Richborough Estates has entered into a “promotion agreement” with the owner of the land north of Townsend.

The firm say the 75-acre site, which is to the west of the A338 Spur Road and south of the River Stour, could become a new community with 450 homes, a 60-bed care home, retail and community facilities, public open space and a suitable alternative natural greenspace (SANG).

Residents’ groups have written to all councillors with concerns Holdenhurst village is under threat from “destructive development”.

Richborough Estates is looking secure an allocation for the site under BCP Council’s Local Plan, which is not due to be completed and adopted until late 2024.

A spokesperson for the land promoter said it is committed to engaging with the Local Plan process.

The firm said its concept masterplan, which was published on its website, showed a “high degree of sensitivity” to heritage considerations and “significant separation” maintained with Holdenhurst village.

“The scheme also proposes extensive public open space which would function as Suitable Alternative Natural Greenspace (SANG),” the spokesperson said.

“Overall, our proposals reflect our commitment to addressing local housing needs through high quality, sensitive design whilst delivering a range of meaningful associated benefits.”

Conor O’Luby, of the Friends of Riverside community group, wrote to all BCP Council members, with the letter co-signed by East Dorset Friends of the Earth, Bournemouth Civic Society and Dorset CPRE.

In the letter, Mr O’Luby said the planning promotion agreement was trying to agree changes which would “remove or seriously degrade” Green Belt and conservation area protections.

He said the site is in or immediately bordering a flood plain, while the masterplan appeared to show the need for a flyover across the A338 Spur Road to link with Wessex Fields and the dual carriageway.

“Please help protect this beautiful part of Bournemouth’s history and vote to reject these destructive proposals,” Mr O’Luby’s letter said.

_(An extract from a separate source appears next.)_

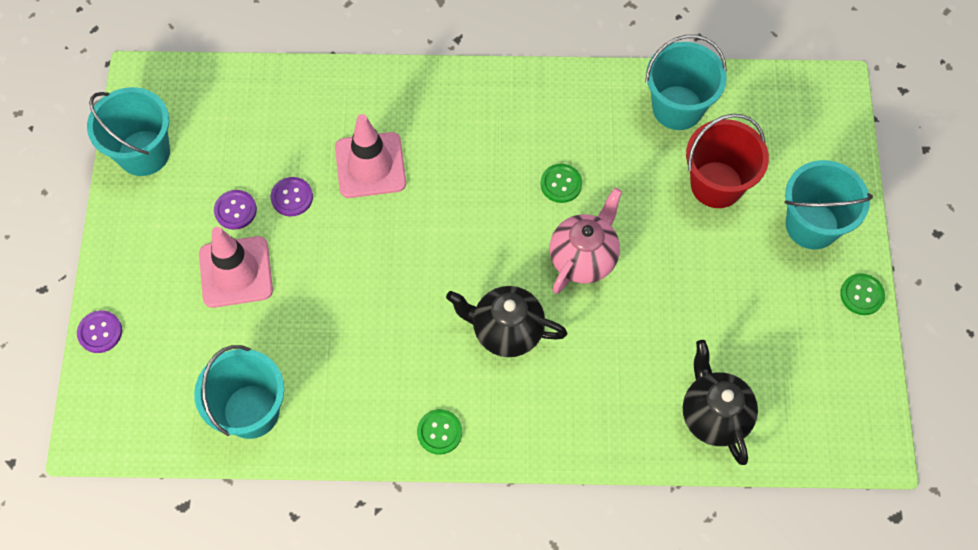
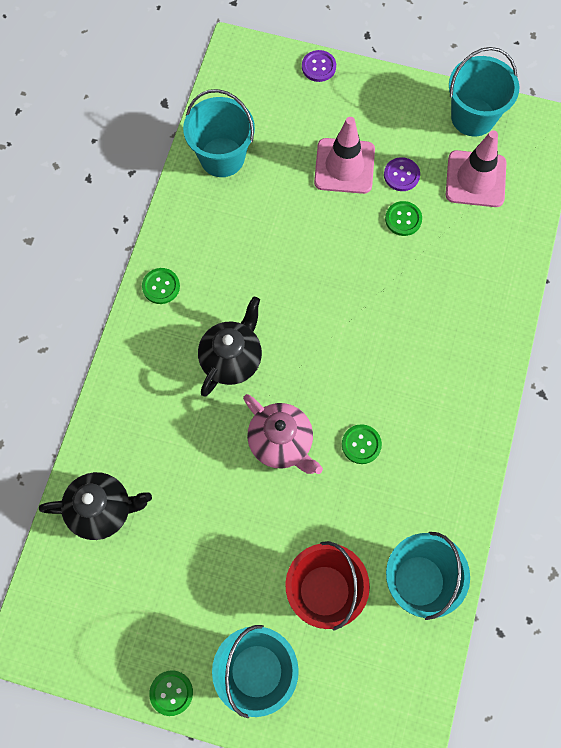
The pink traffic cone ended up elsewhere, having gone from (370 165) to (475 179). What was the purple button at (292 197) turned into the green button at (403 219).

Cllr Philip Broadhead, portfolio holder for development, growth and regeneration, said any developer was free to promote land as suitable for development as part of the Local Plan.

But the deputy leader of the council added: “However, as I’ve said many times in the past, protection of our precious green belt is one of the top priorities for our administration, and instead we’ll be focussing the large quantum of the suggested new homes in our Local Plan on brownfield sites in our more urban locations - precisely to protect our more rural locations and natural environment.

“Therefore, whilst the process of preparing the new Local Plan clearly has to follow its own course, my views are pretty clear - our green belt is critical, and I want to see it protected against inappropriate residential development.”

Councillor Kieron Wilson, ward member for Muscliff and Strouden Park, said the local authority should be looking at brown field sites for development.

He said: “It is very early phase of the Local Plan process.

“I would encourage residents to get involved in the consultation stage of the local plan.

“It is a concern for residents. It is an area that doesn’t have a lot of infrastructure and all the other complications involved.”